Greg Liggett, assistant director of the Sternberg Museum of Natural History at Fort Hays State University, and Mike Everhart, an adjunct curator, have recently published papers in scientific journals.

Liggett published "Discovery of a Junior Synonym for the Late Cretaceous Genus Coniasaurus (Reptilia, Squamata)" in the Journal of Vertebrate Paleontology.

Liggett's paper details his discovery that, in the 1850s, a famous scientist inadvertently gave a second name (the "junior synonym") to the fossil of a small lizard that he found in the English chalk formations. Liggett speculates that the second name was an attempt to correct the spelling of the first name, Coniasaurus (pronounced CONE-e-a-saurus).

Liggett discovered the junior synonym while studying the animal in question, Coniasaurus cressidens (CRES-si-dens), after a similar fossil was discovered in Kansas. A paper on that animal, he said, is still in the works.

Everhart has recently published two papers. "New Data Regarding the Skull of Dolichorhynchops osborni (Plesiosauroidea: Polycotylidae) from the Rediscovered Photos of the Harvard Museum of Comparative Zoology Specimen" was published in Paludicola, a journal published under the auspices of the Rochester Institute of Vertebrate Paleontology.
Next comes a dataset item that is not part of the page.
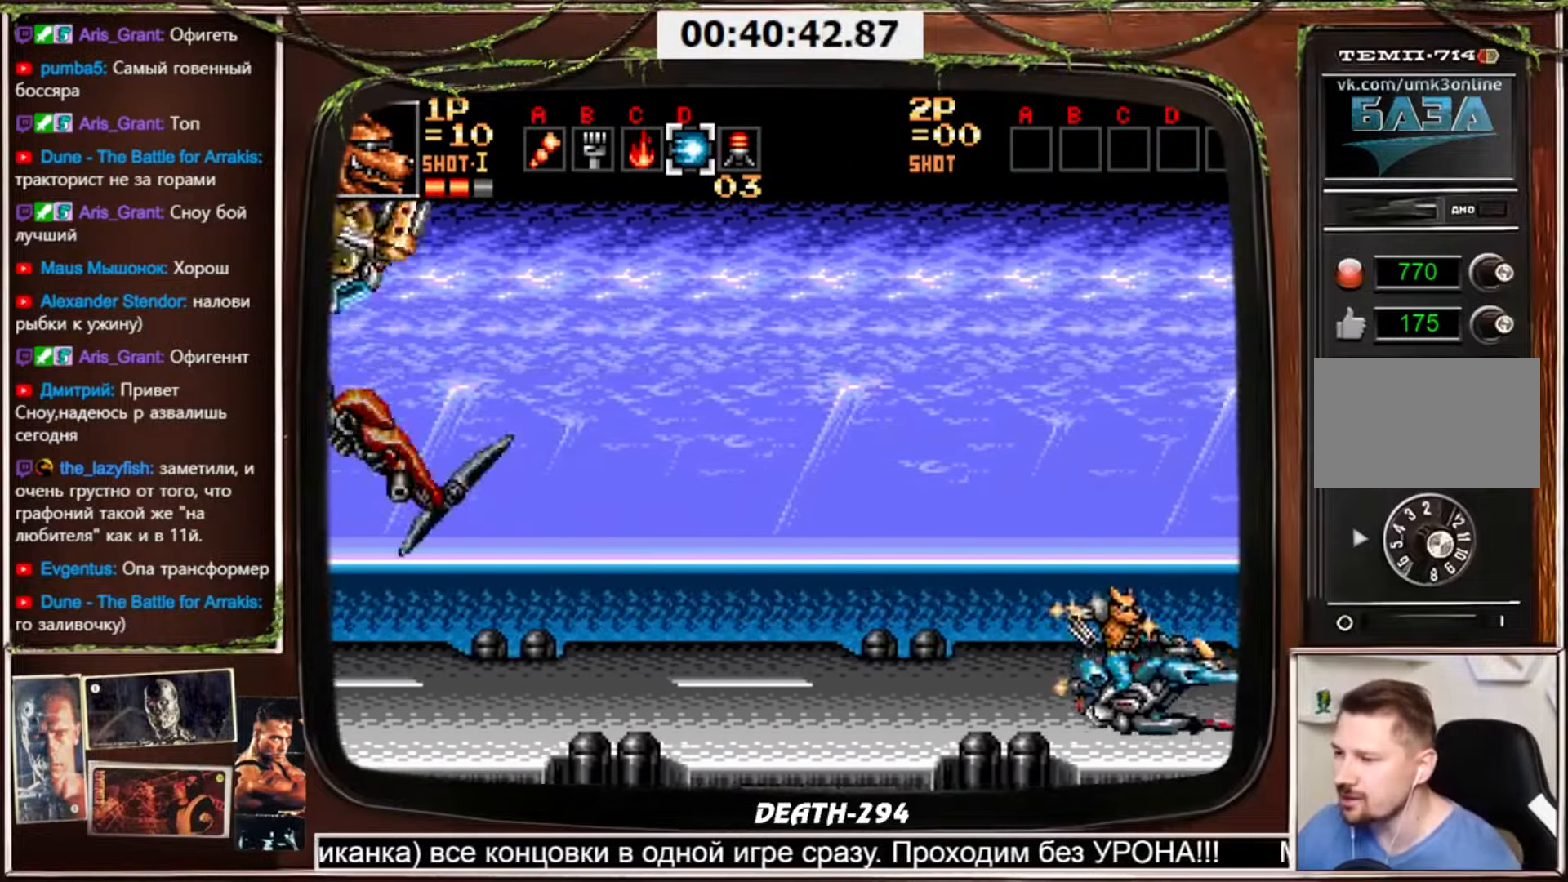
{"buttons": ["CROSS"], "events": [[100, "CIRCLE", "down"], [300, "CIRCLE", "up"], [300, "CROSS", "up"], [367, "CROSS", "down"]]}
"Late Cretaceous Interaction Between Predators and Prey: Evidence of Feeding by Two Species of Shark on a Mosasaur" was published in PalArch, a scientific journal in the Netherlands.

Dolichorhynchops osborni (pronounced Dol-i-cho-rhin-kips osborn-i) is a short-necked plesiosaur about 10 feet long. The best-preserved specimen is housed in the Sternberg Museum, a fully-mounted skeleton in its own case. Only a few fossils of this animal have been found, Liggett said.

Everhart's first paper is on his discovery of photographs taken of one of the few known specimens before the specimen was embedded in plaster for display at Harvard. These photographs display a side of the specimen that has not been seen for 50 years.

Everhart's second paper is about mosasaur bones that show evidence of being bitten by two species of shark. The bones are on display at the Sternberg Museum in the marine reptile case.